BACAAJA, BANYUMAS – Alun-alun Purwokerto Sabtu sore kemarin meninggalkan pemandangan yang tak mudah dilupakan. Pecahan kaca, batu, puing-puing, dan sampah berserakan di mana-mana, meninggalkan jejak kekacauan dari aksi massa yang berlangsung beberapa jam.
Di antara kerusakan itu, terlihat sosok Idris (63), tukang sol sepatu yang sudah puluhan tahun mangkal di bawah pohon beringin sisi timur alun-alun. Wajahnya lesu, matanya menatap kosong pada puing-puing yang berserakan.
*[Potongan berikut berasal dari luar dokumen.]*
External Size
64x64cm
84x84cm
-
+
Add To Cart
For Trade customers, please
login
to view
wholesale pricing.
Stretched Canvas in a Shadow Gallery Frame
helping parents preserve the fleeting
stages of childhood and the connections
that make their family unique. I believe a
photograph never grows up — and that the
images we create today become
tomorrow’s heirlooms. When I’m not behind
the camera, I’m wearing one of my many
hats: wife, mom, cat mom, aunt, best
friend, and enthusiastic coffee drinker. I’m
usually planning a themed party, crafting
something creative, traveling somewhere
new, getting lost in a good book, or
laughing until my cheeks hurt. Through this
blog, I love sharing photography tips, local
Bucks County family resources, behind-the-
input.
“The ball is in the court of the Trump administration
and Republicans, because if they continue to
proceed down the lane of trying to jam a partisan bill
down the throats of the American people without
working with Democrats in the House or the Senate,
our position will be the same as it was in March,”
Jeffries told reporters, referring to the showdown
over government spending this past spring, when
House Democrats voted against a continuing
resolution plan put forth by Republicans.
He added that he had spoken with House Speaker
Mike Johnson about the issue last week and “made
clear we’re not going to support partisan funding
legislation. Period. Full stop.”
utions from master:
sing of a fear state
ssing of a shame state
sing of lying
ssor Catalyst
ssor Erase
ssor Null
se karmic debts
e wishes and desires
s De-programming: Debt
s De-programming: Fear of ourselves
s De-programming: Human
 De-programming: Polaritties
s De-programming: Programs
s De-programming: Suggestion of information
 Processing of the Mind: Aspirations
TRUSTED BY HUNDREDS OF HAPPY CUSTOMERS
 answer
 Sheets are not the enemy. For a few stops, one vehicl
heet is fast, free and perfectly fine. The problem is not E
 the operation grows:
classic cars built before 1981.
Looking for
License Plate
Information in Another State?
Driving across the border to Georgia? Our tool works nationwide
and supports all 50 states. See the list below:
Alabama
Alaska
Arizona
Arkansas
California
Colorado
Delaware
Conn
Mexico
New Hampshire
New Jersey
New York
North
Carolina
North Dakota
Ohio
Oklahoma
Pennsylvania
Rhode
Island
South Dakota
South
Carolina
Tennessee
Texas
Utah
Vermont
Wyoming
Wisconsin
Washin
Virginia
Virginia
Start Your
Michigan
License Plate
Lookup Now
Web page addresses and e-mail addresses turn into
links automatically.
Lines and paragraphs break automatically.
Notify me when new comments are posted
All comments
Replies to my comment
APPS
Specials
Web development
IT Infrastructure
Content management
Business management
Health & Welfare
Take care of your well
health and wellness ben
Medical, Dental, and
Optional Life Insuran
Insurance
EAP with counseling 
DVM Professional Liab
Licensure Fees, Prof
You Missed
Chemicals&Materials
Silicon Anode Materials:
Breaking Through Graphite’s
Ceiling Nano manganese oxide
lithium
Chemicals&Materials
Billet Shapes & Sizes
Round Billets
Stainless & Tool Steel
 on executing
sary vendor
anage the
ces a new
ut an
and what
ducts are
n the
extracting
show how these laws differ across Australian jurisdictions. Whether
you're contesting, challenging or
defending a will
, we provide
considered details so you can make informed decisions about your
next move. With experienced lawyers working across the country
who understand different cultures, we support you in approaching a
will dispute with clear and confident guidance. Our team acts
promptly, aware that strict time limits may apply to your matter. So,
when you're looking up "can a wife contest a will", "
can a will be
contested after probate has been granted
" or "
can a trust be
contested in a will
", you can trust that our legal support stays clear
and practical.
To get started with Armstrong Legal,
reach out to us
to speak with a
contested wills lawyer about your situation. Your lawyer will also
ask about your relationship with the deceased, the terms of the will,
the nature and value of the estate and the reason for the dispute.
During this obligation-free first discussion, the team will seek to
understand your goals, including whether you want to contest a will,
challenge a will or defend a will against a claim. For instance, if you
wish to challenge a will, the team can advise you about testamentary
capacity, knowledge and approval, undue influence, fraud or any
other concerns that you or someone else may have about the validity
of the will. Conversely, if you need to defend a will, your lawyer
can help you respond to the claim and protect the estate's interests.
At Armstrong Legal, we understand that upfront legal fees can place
Idris menjadi salah satu korban langsung dari kekacauan ini. Barang-barang dan alat-alat kerjanya hancur, bahkan sepatu milik pelanggan ikut raib. “Semua alat sol, kotak-kotak saya, dan sepatu milik pelanggan hilang atau dirusak,” ujarnya sambil menunduk, suaranya serak penuh keputusasaan.
Biasanya, Idris dan tiga rekannya menitipkan alat kerja di area kantor Pemkab saat menutup lapak. Selama bertahun-tahun, tempat itu aman-aman saja. Tak pernah sekalipun ada masalah, sehingga ia sama sekali tak curiga sore itu.
Tetapi kali ini berbeda. Massa yang emosi juga menjarah barang miliknya. Lebih menyedihkan lagi, beberapa sepatu pelanggan hilang, membuat Idris bingung bagaimana harus bertanggung jawab.
“Saya benar-benar bingung. Kalau pelanggan datang menanyakan sepatunya, saya tidak tahu harus bagaimana. Ada tiga pasang sepatu yang hilang. Saya tidak punya jawaban,” ungkap Idris, suaranya parau.
Meski begitu, Idris berharap bisa memulai lagi. Ia ingin mengumpulkan modal untuk kembali menekuni pekerjaannya, yang telah menjadi mata pencaharian selama hampir 40 tahun.
Di sisi lain, pasca kericuhan, alun-alun dan kawasan Pendopo Si Panji dipenuhi aktivitas bersih-bersih. Puluhan anggota TNI, Satpol PP, dan masyarakat bekerja sama mengangkat puing dan sampah, mencoba mengembalikan kawasan tersebut ke kondisi semula.
Hari Minggu yang seharusnya tenang, kantor Pemkab Banyumas juga terlihat sibuk. Pegawai Humas Protokol tampak membersihkan ruang kerja mereka yang menjadi sasaran aksi anarkis massa.
Kejadian ini meninggalkan pelajaran bagi banyak pihak: selain dampak fisik pada fasilitas umum, ada dampak sosial dan ekonomi bagi warga yang mengandalkan lapangan itu untuk mencari nafkah.
Idris dan rekan-rekannya menjadi gambaran nyata bagaimana warga biasa bisa terdampak langsung oleh aksi massa, meski mereka tidak terlibat sama sekali dalam konflik yang memanas itu.
Di tengah puing-puing dan kesedihan, kerja sama antara aparat dan masyarakat menunjukkan semangat gotong royong yang tetap hidup, meski di tengah situasi yang sulit.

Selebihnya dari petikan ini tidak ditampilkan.